Huddle in "Deathlight." In a series of poems called "Seven Trees," Alvarez envisions her own death as "trees/...a row of them/marking a border, still too far away/for me to name them..."

There's something about trees and death, it seems -- as if both authors look to more enduring natural specimens for help in transcending the impermanence of the human body. In "Banyan," Huddle's speaker tries to decide on a tattoo -- "one picture to go down into the cold,/cold ground with me" -- and settles on the image of a wide-spreading banyan tree. "I want birds flying across my shoulders,/...all winging toward rest/in the great tree where I've hidden my body." It's a great image of the body's return to the earth, and also perhaps of our futile desire to "hide" the body from mortality's reach.

If trees endure while generations of human beings pass away, so do poems. Both Alvarez and Huddle are highly self-conscious about their craft. Yet it's in their attitudes toward poetry that we begin to see their differences. In poem after poem, Alvarez celebrates the power of verse to give her life order, meaning, solace... perhaps even a touch of immortality. In "Direct Address," she writes, "I love those poems where writers turn to me,/addressing me as you.../That is the only way the dead come back/as far as I can tell."
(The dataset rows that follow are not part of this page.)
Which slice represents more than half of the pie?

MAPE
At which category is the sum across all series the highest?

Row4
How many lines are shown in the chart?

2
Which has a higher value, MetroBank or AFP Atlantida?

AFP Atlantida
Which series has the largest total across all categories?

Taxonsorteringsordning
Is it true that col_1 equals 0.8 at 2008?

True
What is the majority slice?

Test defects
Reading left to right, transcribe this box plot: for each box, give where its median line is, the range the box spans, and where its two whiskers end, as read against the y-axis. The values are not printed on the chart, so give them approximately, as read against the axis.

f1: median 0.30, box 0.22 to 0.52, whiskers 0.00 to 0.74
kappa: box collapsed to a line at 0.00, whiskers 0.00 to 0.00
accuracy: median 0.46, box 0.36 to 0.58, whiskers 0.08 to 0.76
Huddle is a bit more cynical. In an acerbic cycle called "The Poem, the Snow, Jane Goodall, and the Vase of Daffodils," he addresses a reader who may be bored, or not there at all. "You don't want to read/A poem about poetry? Please/don't read this. I won't/know the difference."
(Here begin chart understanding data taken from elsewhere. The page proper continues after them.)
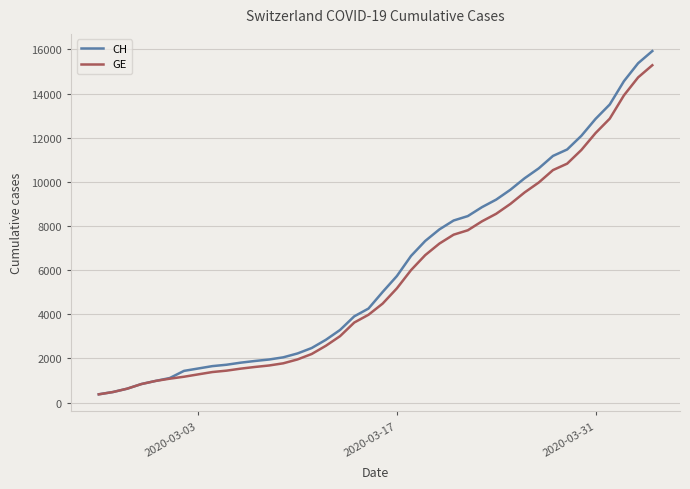

What is the maximum value for CH?

15926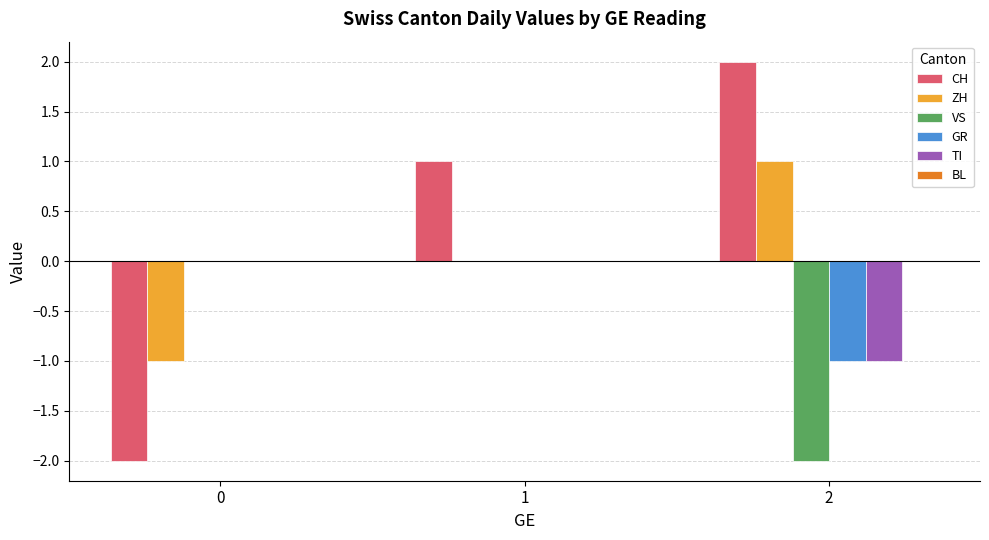

Reading left to right, what are all the values shown in this chart?

CH: 0=-2	1=1	2=2
ZH: 0=-1	1=0	2=1
VS: 0=0	1=0	2=-2
GR: 0=0	1=0	2=-1
TI: 0=0	1=0	2=-1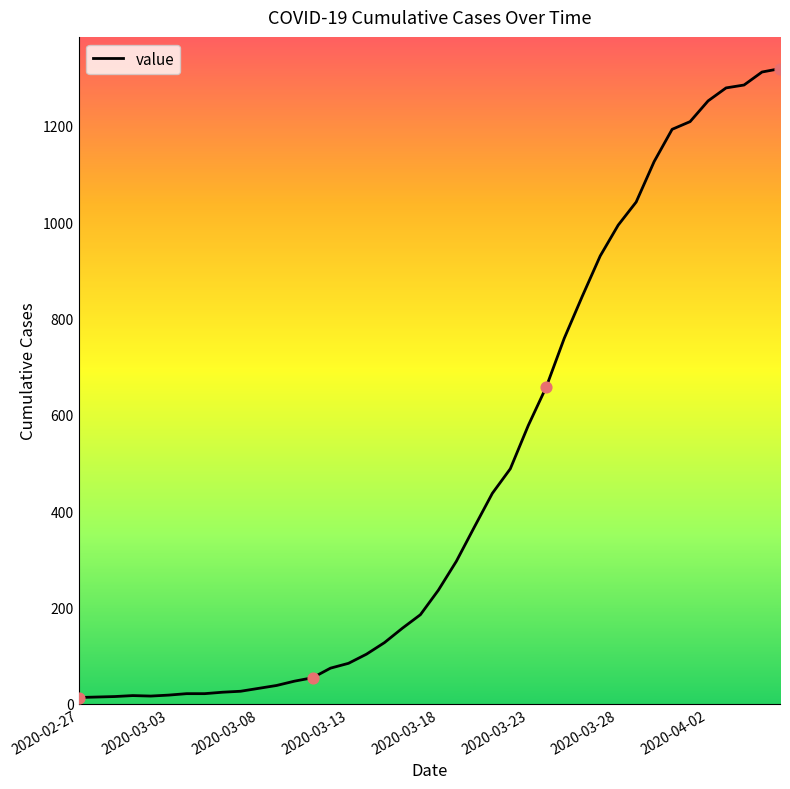

What is the greatest value displayed?

1319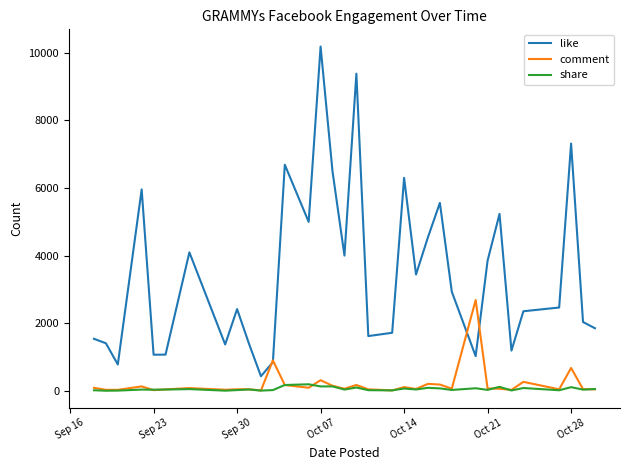

What are all the series names shown in the legend?

like, comment, share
Just what's so special about poetry anyway? Alvarez, who won her public acclaim as a novelist, confesses in The Woman I Kept to Myself that she prefers the compact format of poems, where words have multiple meanings and a single image can call up a train of associations stretching back to the Garden of Eden. In "Small Portions," she explains, "If truth is in the details, I'm the pope/of the particular, imam of mites,/a god in the minus numbers, a worm/pearling the soil with the teensy bits/I take in and deliver..." While novels tell us things, Alvarez suggests, poems are living demonstrations, "pearling the soil" of our minds the way worms do our gardens.
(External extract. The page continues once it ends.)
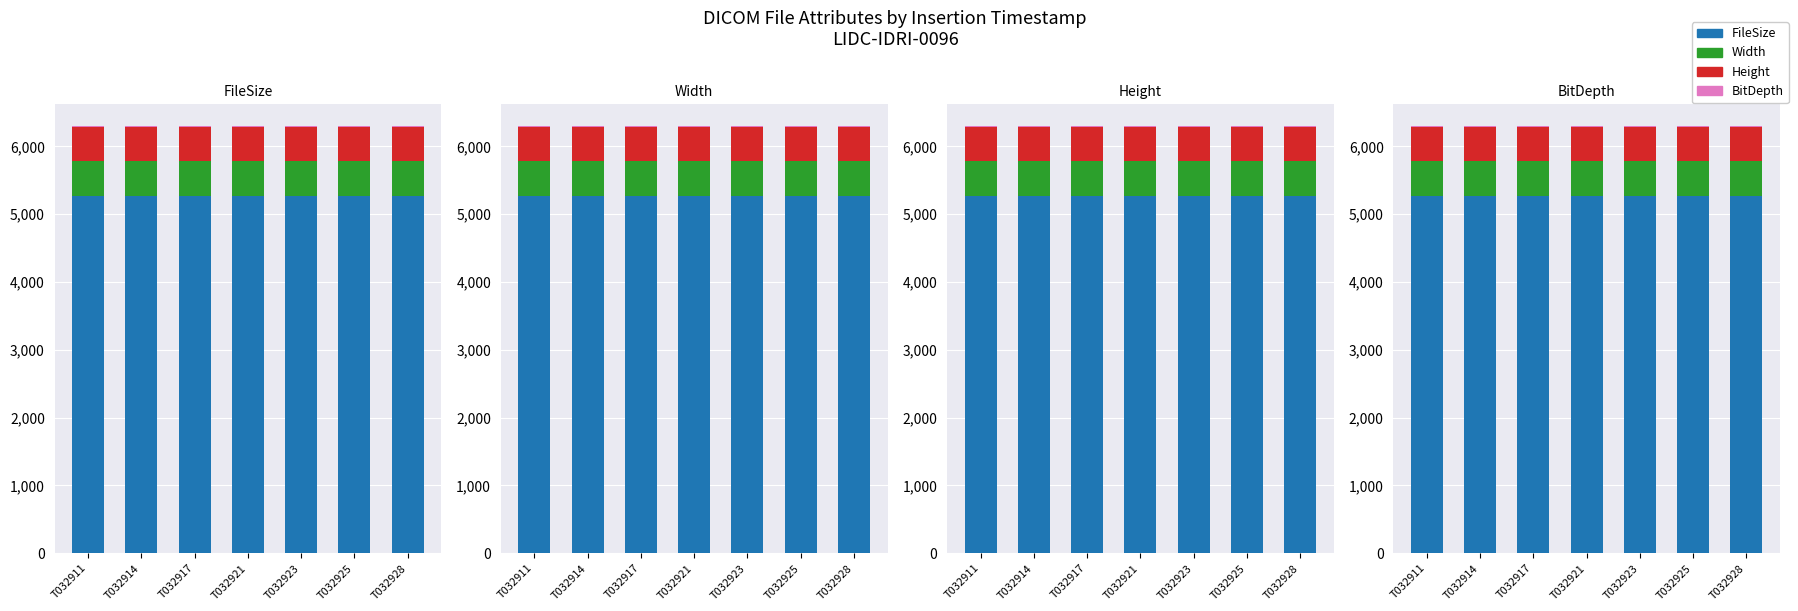

Rank the series at T032923 from lowest to highest value.

BitDepth, Width, Height, FileSize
The irony is that Alvarez's poems often do more telling than showing. While her language can be tightly wound and inventive -- the passage from "Small Portions" is a prime example -- there are many narrative passages in The Woman I Kept to Myself that wouldn't look out of place on a page of prose. This one, for instance, from "Reunion," about the poet's sister: "The visit/goes downhill from there: she accusing me/of being anal, rigid, controlling." Direct address is indeed a wonderful device, but one sometimes wishes that Alvarez would let us read between the lines.

Huddle also narrates mundane events in his life, but he deploys an artful version of everyday language, one that's deceptively low-key and sometimes funny. His themes tend to sneak up and tap you on the shoulder.

In "Is There Anybody Here I Can Say Goodbye To?" the poet gives us a run-on-sentence account of his run-in at the gym with Ray, an older man who forces him to endure locker-room disquisitions on illness and the weather in Florida: "it's real nice there,/whereas here, well, it can/make you shake your head/and give a low whistle." Just as the banality reaches a critical level, Huddle tells us that Ray's "hard little smile/tells me he knows.../...I'm not likely/to miss [him]."

Just as another aging gym-mate has disappeared into a retirement home, so will Ray soon disappear -- and so, it's implied, will the narrator. A tiny encounter suddenly swells to encompass what Huddle calls "the big monsters" -- aging, death and the fear of isolation. It's the theme of King Lear couched in the form of a shaggy-dog story -- and it's that kind of surprise that makes Grayscale the more colorful of the two books.